Les éléments figurant dans les fiches patrimoniales n'étaient affectés d'aucune anomalie apparente et permettaient de considérer que l'engagement souscrit n'était pas disproportionné aux biens et revenus des cautions. La banque n'était pas tenue de vérifier l'exactitude des sommes mentionnées dans les dite fiches quant à la valorisation des parts sociales de la société AVEP peu important que les époux [M] soutiennent depuis lors que leur valeur était bien moindre. A cet égard, ils ne démontrent aucunement que la banque était en possession de documents lui permettant d'estimer à la baisse la valeur des parts sociales de la société AVEP.

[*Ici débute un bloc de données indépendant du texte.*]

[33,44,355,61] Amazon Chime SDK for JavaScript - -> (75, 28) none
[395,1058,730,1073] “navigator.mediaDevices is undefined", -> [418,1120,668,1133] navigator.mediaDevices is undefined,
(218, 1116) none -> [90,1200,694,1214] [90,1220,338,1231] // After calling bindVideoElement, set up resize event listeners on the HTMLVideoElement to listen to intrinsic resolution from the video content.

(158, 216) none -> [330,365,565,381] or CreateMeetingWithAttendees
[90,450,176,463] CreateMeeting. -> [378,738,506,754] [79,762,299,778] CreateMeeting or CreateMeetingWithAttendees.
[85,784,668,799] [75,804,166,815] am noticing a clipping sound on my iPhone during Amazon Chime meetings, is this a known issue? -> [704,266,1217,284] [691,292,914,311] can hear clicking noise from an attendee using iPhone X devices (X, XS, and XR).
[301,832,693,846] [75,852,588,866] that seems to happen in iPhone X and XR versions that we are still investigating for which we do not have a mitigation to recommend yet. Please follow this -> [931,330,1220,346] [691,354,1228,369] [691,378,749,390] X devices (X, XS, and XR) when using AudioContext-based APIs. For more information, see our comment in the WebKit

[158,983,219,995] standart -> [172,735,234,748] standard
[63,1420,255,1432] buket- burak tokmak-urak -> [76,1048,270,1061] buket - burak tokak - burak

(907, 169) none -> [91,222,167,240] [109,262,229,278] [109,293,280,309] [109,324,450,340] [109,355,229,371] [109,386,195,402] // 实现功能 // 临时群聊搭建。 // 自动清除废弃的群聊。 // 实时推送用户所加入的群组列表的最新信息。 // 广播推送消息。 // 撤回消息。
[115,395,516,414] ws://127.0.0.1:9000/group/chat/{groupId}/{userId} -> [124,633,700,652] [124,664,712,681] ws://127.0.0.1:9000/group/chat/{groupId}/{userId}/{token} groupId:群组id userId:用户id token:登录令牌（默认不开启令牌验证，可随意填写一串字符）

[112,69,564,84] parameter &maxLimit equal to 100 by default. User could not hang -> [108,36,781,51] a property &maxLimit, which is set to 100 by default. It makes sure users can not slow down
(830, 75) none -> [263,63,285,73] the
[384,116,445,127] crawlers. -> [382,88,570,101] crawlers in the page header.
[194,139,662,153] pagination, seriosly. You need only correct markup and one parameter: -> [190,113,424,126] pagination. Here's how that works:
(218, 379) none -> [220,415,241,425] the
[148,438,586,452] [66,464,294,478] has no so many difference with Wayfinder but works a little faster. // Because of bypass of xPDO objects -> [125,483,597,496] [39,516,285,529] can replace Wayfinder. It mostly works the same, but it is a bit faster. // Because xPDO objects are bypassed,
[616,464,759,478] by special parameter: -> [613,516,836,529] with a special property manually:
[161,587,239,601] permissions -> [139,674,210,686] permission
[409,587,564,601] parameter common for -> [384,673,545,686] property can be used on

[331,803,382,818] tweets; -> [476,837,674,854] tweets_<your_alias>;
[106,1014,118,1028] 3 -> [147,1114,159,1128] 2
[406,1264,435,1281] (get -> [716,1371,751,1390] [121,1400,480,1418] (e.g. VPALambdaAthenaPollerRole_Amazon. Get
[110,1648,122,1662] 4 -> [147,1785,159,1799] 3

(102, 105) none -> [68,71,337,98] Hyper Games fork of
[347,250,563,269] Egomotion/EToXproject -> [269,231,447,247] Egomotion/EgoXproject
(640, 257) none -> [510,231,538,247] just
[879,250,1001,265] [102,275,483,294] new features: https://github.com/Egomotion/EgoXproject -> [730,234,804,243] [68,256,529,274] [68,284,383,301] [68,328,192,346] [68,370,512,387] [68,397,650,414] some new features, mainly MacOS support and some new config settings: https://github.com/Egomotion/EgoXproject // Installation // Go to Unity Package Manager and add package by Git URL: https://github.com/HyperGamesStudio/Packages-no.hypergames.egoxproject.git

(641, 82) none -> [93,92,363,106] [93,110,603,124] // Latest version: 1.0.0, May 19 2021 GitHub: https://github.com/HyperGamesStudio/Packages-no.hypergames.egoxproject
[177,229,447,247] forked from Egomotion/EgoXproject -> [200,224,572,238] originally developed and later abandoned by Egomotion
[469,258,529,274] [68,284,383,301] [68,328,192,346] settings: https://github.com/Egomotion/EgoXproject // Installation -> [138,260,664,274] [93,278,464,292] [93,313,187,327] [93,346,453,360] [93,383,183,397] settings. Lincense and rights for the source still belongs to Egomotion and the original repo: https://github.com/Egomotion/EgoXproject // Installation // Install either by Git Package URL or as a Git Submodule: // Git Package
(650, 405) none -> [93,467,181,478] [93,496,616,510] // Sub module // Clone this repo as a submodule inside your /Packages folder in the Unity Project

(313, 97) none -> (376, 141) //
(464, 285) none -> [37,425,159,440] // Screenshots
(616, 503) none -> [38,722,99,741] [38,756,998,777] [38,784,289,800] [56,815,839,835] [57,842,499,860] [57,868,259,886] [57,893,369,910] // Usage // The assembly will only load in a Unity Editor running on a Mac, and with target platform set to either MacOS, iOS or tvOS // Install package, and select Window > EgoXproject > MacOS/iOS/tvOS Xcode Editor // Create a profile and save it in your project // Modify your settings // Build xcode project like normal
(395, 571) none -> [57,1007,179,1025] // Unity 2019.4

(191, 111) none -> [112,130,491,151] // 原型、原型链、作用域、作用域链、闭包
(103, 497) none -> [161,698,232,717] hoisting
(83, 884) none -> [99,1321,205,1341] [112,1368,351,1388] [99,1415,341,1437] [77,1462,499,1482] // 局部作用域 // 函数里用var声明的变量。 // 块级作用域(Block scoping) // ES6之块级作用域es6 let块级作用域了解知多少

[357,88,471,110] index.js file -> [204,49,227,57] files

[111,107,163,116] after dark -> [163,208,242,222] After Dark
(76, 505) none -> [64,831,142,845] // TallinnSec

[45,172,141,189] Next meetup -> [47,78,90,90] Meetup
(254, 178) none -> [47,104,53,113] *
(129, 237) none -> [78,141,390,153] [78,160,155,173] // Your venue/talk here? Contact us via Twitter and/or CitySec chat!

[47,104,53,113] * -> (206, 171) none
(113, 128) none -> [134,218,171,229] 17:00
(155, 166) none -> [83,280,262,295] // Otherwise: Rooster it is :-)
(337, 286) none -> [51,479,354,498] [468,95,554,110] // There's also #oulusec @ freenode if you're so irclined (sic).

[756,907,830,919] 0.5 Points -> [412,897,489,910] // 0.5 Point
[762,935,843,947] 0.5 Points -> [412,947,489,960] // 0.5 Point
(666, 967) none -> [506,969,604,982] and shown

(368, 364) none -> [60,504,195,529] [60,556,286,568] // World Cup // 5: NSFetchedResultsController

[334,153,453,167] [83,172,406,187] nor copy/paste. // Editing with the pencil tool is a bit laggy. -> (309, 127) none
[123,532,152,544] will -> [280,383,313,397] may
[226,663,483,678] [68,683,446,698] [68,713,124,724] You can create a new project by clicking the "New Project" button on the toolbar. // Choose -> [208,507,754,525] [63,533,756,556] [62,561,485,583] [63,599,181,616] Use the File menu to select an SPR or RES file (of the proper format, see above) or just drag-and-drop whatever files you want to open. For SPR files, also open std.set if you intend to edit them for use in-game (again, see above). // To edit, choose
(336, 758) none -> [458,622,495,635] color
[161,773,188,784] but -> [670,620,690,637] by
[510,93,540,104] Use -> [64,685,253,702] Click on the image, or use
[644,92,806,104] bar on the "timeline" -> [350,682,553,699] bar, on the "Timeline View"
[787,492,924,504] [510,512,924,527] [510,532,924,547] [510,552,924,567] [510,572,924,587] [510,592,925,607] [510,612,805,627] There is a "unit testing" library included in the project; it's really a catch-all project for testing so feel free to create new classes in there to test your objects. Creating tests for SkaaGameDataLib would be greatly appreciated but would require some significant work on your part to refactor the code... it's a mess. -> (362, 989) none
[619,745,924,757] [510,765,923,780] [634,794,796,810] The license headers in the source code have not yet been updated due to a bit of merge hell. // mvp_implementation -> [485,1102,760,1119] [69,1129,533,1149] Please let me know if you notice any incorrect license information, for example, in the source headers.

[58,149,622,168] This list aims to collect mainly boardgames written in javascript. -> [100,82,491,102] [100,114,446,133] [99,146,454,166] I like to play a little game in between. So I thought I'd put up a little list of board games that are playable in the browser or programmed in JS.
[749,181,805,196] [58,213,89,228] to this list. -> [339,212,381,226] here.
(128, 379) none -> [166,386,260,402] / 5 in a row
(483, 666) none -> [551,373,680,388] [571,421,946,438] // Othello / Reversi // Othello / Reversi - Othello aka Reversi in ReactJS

Le jugement déféré sera confirmé en toutes ses dispositions.
Les époux [M] ont bénéficié en raison de la durée de la procédure de larges délais. Il n'y a pas lieu de faire droit à leur demande de délai de grâce.
Leurs demandes seront rejetées.
Ils seront condamnés solidairement à payer à la banque la somme de 2 000 euros en application de l'article 700 du code de procédure civile au titre des frais exposés en cause d'appel.
Ils seront condamnés solidairement aux dépens de la procédure d'appel.
PAR CES MOTIFS :
La cour,
Confirme le jugement du tribunal de grande instance de Rennes en date du 3 décembre 2019 en toutes ses dispositions.
Rejette les demandes de M. [S] [M] et de Mme [K] [I], son épouse.
Y ajoutant,
Condamne solidairement M. [S] [M] et Mme [K] [I], son épouse, à payer à la société Caisse de crédit mutuel d'Argentré du Plessis la somme de 2 000 euros en application de l'article 700 du code de procédure civile au titre des frais exposés en cause d'appel.
Les condamne solidairement aux dépens de la procédure d'appel.
Rejette toute demande plus ample ou contraire.